L’histoire

Émile, exploitant agricole était décédé à l’âge de 86 ans, laissant pour légataires universels ses neveu et nièce, Éric et Anne. À l’occasion de la liquidation de la succession, ces derniers avaient demandé à bénéficier d’une exonération des droits de mutation en application d’un pacte Dutreil, prévu par l’article 787 du code général des impôts.

Le contentieux

Ayant estimé que des valeurs mobilières de placement et des sommes provenant de la succession de l’épouse d’Émile, s’élevant à 205 000 €, avaient été intégrées dans la valeur de l’exploitation léguée, augmentant indûment l’assiette de l’exonération partielle de la valeur des biens, l’administration fiscale avait adressé à Éric et Anne une procédure de rectification. Cela avait pour effet de rehausser les droits de succession dus.

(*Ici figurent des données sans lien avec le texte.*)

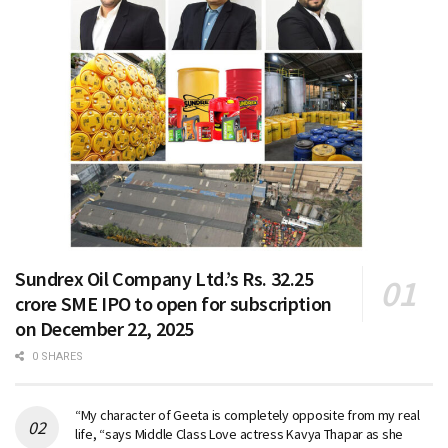
Sundrex Oil Company Ltd.’s Rs. 32.25
crore SME IPO to open for subscription
on December 22, 2025
0 SHARES
“My character of Geeta is completely opposite from my real
life, “says Middle Class Love actress Kavya Thapar as she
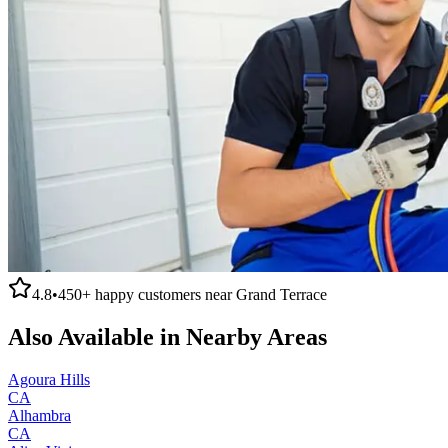
4.8
•
450+
happy customers near
Grand Terrace
Also Available in Nearby Areas
Agoura Hills
CA
Alhambra
CA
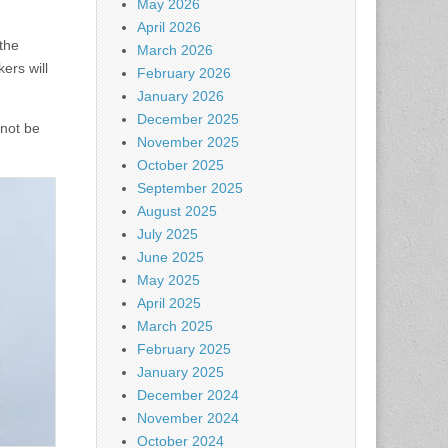
May 2026
April 2026
the
March 2026
ers will
February 2026
January 2026
December 2025
 not be
November 2025
October 2025
September 2025
August 2025
July 2025
June 2025
May 2025
April 2025
March 2025
February 2025
January 2025
December 2024
November 2024
October 2024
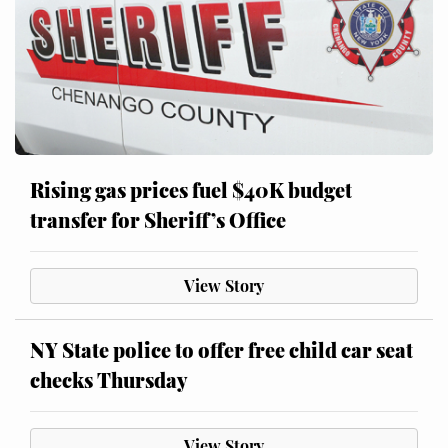
Rising gas prices fuel $40K budget
transfer for Sheriff’s Office
View Story
NY State police to offer free child car seat
checks Thursday
View Story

Leur réclamation ayant été rejetée, Anne et Éric avaient assigné l’administration fiscale en annulation de la décision de rejet et en décharge des droits supplémentaires. L’enjeu était important et trouvait sa justification dans l’appréciation du périmètre d’éligibilité au titre du pacte Dutreil. Ce dispositif allège le coût fiscal de la transmission des entreprises dans un cadre familial, suite à un décès ou à une donation. Il permet une diminution de l'assiette taxable, égale à 75 % de la valeur des biens meubles et immeubles, corporels ou incorporels affectés à l'exploitation de l'entreprise, s'il s'agit d'une entreprise individuelle.

" La somme de 205 000 € avait été intégrée dans la valeur de l'exploitation léguée. "

La question était de savoir si le périmètre d’éligibilité posé par le dispositif fiscal porte sur l’ensemble des biens affectés à l’exploitation ou seulement sur ceux strictement nécessaires à celle-ci. Pour Éric et Anne, ce périmètre devait être apprécié en tenant compte de toutes les sommes inscrites au bilan, au nombre desquelles figuraient les valeurs mobilières et l’excédent de trésorerie. En effet, ces sommes devaient permettre des investissements, notamment l’achat d’un tracteur.

Mais les juges avaient pris fait et cause pour l’interprétation restrictive de l’administration fiscale. Cette dernière avait la faculté de rapporter la preuve que les biens meubles et immeubles inscrits au bilan ne sont pas effectivement et nécessairement affectés à l’exploitation de l’entreprise. Or en l’espèce les sommes litigieuses n’avaient été mentionnées à l’actif du bilan de l’entreprise que postérieurement au décès d’Émile. De plus, l’exploitation disposait, hors les sommes en litige, de liquidités très supérieures à ses charges courantes d’exploitation qui suffisaient à financer les investissements. Aussi ces sommes devaient-elles être déduites de la valeur de l’ensemble de l’exploitation. La Cour de cassation a approuvé cette solution.

L’épilogue

Éric et Anne, légataires universels d’Émile, ne pourront pas bénéficier du régime de faveur sur la transmission à leur profit de la somme de 205 000 € représentant l’excédent de trésorerie de l’exploitation. Une décision bien sévère.